Yep, no kidding. Behaviours tend to evolve to optimise fitness, one so
clear as laughter much serve some social function. I simply cannot believe
that it's just a 'spandrel', if it, as you say later on, has deleterious
effects on survival (which I also don't believe - people quickly stop
laughing when genuine danger appears - apart from a laughing epidemic for a
week in an African town, but that's pretty exceptional).

> What you completely fail to
> address, is why (if as you suggest it evolved in hominids incapable of
> speech) there would have been the PHYSCIAL BODY PARTS (larnyx,
> vocal
> cords, tonsils etc) that would be required to laugh (or speak) for
> that matter. Why would we have evolved those parts....just so that one
> day we could possibly "laugh" to convey a posotive bilogical
> message???

Chimpanzees can vocalise already. They have lungs to breath, mouths to eat,
they combine these to produce vocalisations. They can easily adapt their
exisiting vocalisations to 'laugh'. Remember, I never suggested that
Chimpanzees laughed exactly like humans, since they do not have the fine
breathing control necessary (which humans acquired with the ability to
speak).

> **Items**
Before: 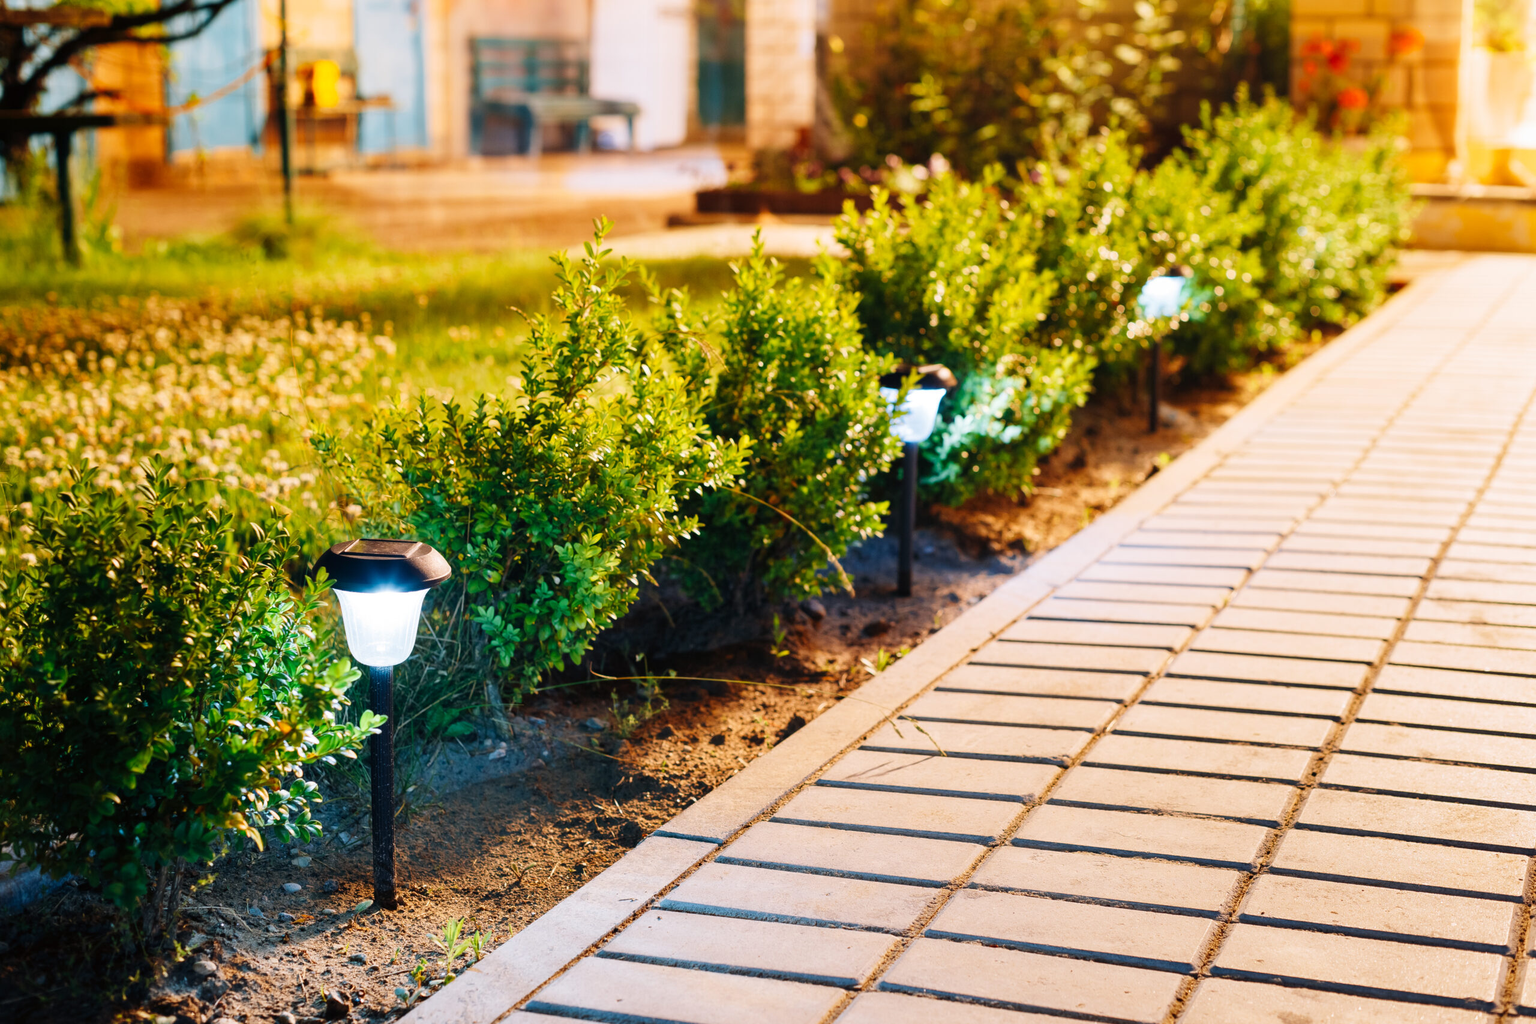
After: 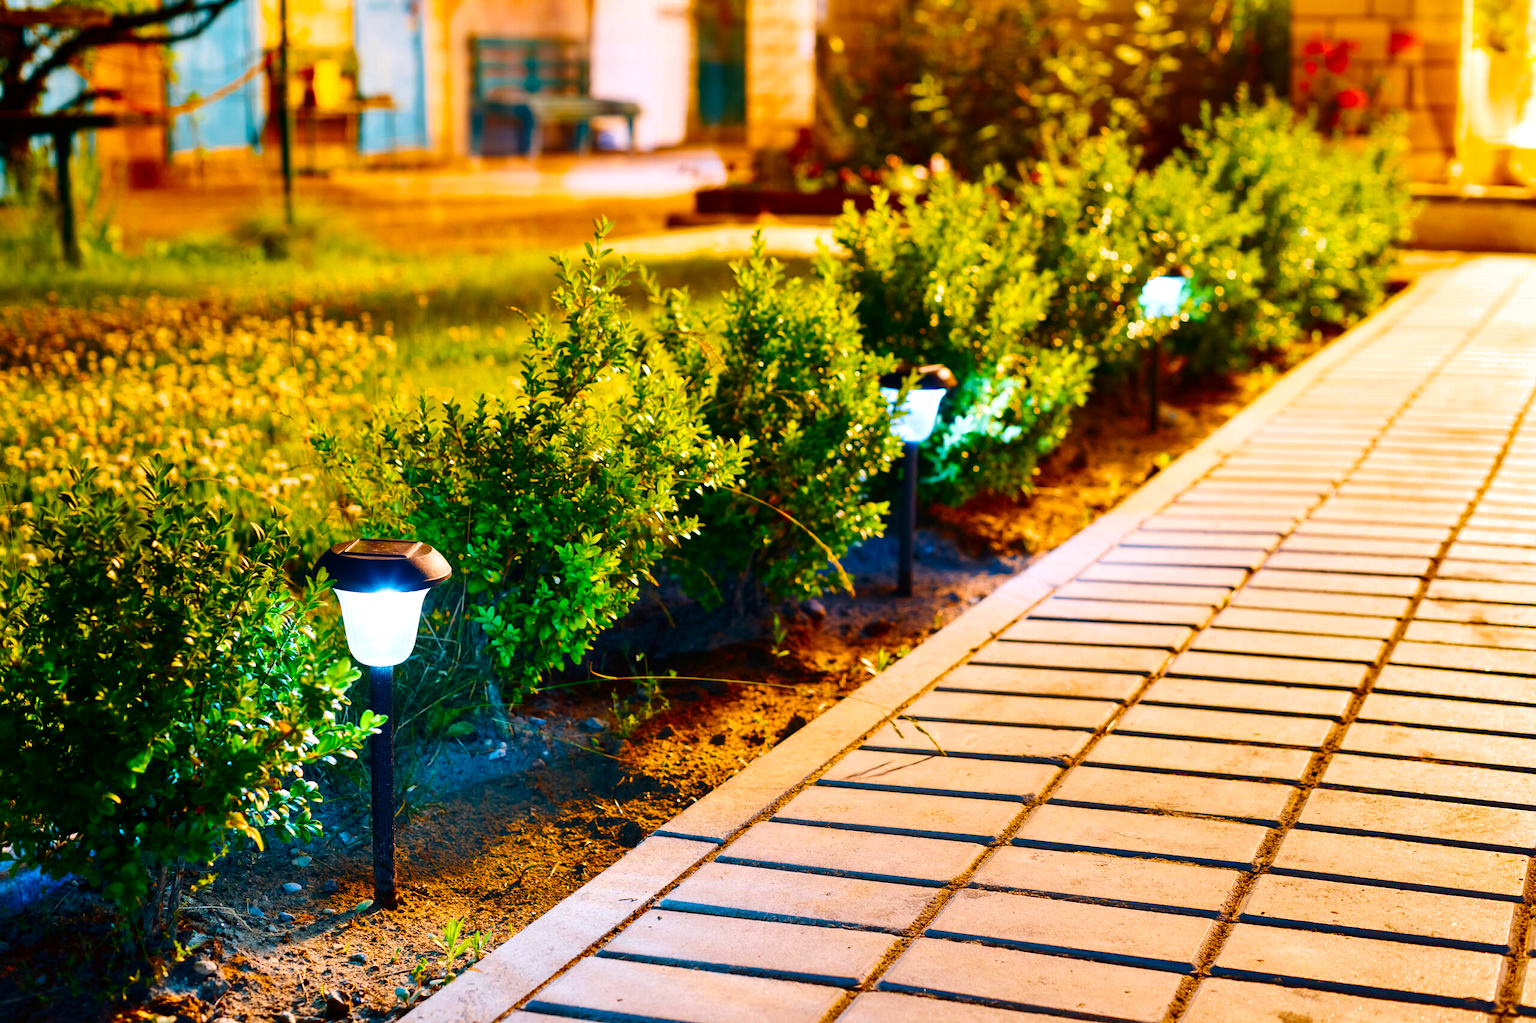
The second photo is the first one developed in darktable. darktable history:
color balance rgb: perceptual saturation grading › global saturation 30.383%, global vibrance 40.398%
exposure: exposure 0.202 EV, compensate highlight preservation false
contrast brightness saturation: contrast 0.07, brightness -0.144, saturation 0.12
shadows and highlights: soften with gaussian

> **Work required**
Change "spandrel" to "byproduct" in the part of the post on laughter that opens with the words containing "Yep, no kidding." and closes with "that's pretty exceptional).", and give that part. The entries have nothing to do with the post on laughter.

> **In response**
Yep, no kidding. Behaviours tend to evolve to optimise fitness, one so
clear as laughter much serve some social function. I simply cannot believe
that it's just a 'byproduct', if it, as you say later on, has deleterious
effects on survival (which I also don't believe - people quickly stop
laughing when genuine danger appears - apart from a laughing epidemic for a
week in an African town, but that's pretty exceptional).